As a capitalist, I have historically opposed “nationalisation”, as I believe major companies are better operated in the private sector compared to the public sector, which to be blunt, is often populated with politically motived and less commercially astute people.
In times of crisis though, we need exceptional measures.
It is virtually impossible for airlines to “independently” raise further funding at the moment. Their high levels of debt-to-assets make them very unattractive propositions for the world’s banks, and few pension funds would consider investing in the shares of major businesses that have virtually no revenues at the moment.
The industry needs the government to launch what I would loosely describe as a “commercial nationalisation”, whereby the government provides guarantees to underpin a massive equity rights issue, where UK airlines issue more shares to raise billions in new funding.

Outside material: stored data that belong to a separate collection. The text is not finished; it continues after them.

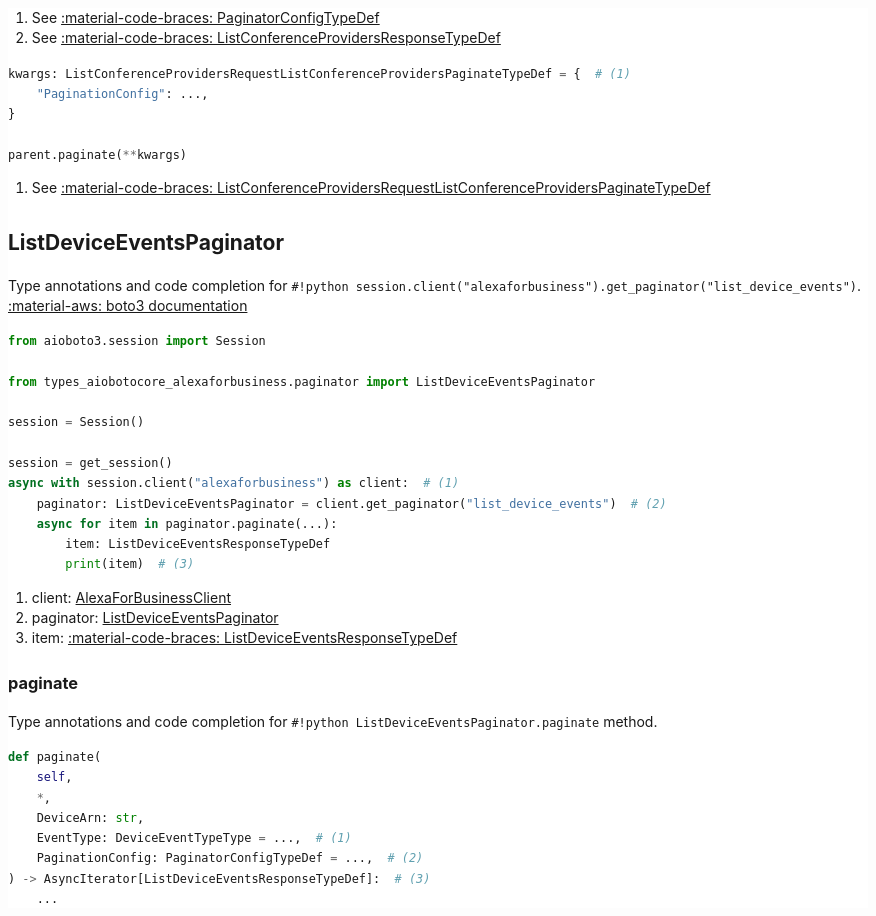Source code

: 1. See [:material-code-braces: PaginatorConfigTypeDef](./type_defs.md#paginatorconfigtypedef) 
2. See [:material-code-braces: ListConferenceProvidersResponseTypeDef](./type_defs.md#listconferenceprovidersresponsetypedef) 


```python title="Usage example with kwargs"
kwargs: ListConferenceProvidersRequestListConferenceProvidersPaginateTypeDef = {  # (1)
    "PaginationConfig": ...,
}

parent.paginate(**kwargs)
```

1. See [:material-code-braces: ListConferenceProvidersRequestListConferenceProvidersPaginateTypeDef](./type_defs.md#listconferenceprovidersrequestlistconferenceproviderspaginatetypedef) 
## ListDeviceEventsPaginator

Type annotations and code completion for `#!python session.client("alexaforbusiness").get_paginator("list_device_events")`.
[:material-aws: boto3 documentation](https://boto3.amazonaws.com/v1/documentation/api/latest/reference/services/alexaforbusiness.html#AlexaForBusiness.Paginator.ListDeviceEvents)

```python title="Usage example"
from aioboto3.session import Session

from types_aiobotocore_alexaforbusiness.paginator import ListDeviceEventsPaginator

session = Session()

session = get_session()
async with session.client("alexaforbusiness") as client:  # (1)
    paginator: ListDeviceEventsPaginator = client.get_paginator("list_device_events")  # (2)
    async for item in paginator.paginate(...):
        item: ListDeviceEventsResponseTypeDef
        print(item)  # (3)
```

1. client: [AlexaForBusinessClient](./client.md)
2. paginator: [ListDeviceEventsPaginator](./paginators.md#listdeviceeventspaginator)
3. item: [:material-code-braces: ListDeviceEventsResponseTypeDef](./type_defs.md#listdeviceeventsresponsetypedef) 


### paginate

Type annotations and code completion for `#!python ListDeviceEventsPaginator.paginate` method.

```python title="Method definition"
def paginate(
    self,
    *,
    DeviceArn: str,
    EventType: DeviceEventTypeType = ...,  # (1)
    PaginationConfig: PaginatorConfigTypeDef = ...,  # (2)
) -> AsyncIterator[ListDeviceEventsResponseTypeDef]:  # (3)
    ...
```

The government would have to guarantee to buy any left-over shares, at a fixed low price per share, in order to create certainty about the survival of the airlines. This certainty is what investors need, in order to take a longer-term view and grab shares at a low price, in inherently profitable airlines, that will quickly return to profitability once the coronavirus crisis passes.
Current European laws prevent state subsidies to airlines and ironically the heads of easyJet, British Airways and Ryanair vehemently opposed the attempted government rescue of Flybe. However, exceptional circumstances demand exceptional measures, and to hell with Europe, given Britain will be leaving the European Union in January 2021.
A major rights issue might not be popular with existing shareholders, as they will see a massive dilution in earnings per share and their annual dividends when the good times return, and the move will force airlines’ share prices even lower. Similarly, airline bosses may not want to be the ones to give shareholders this harsh message.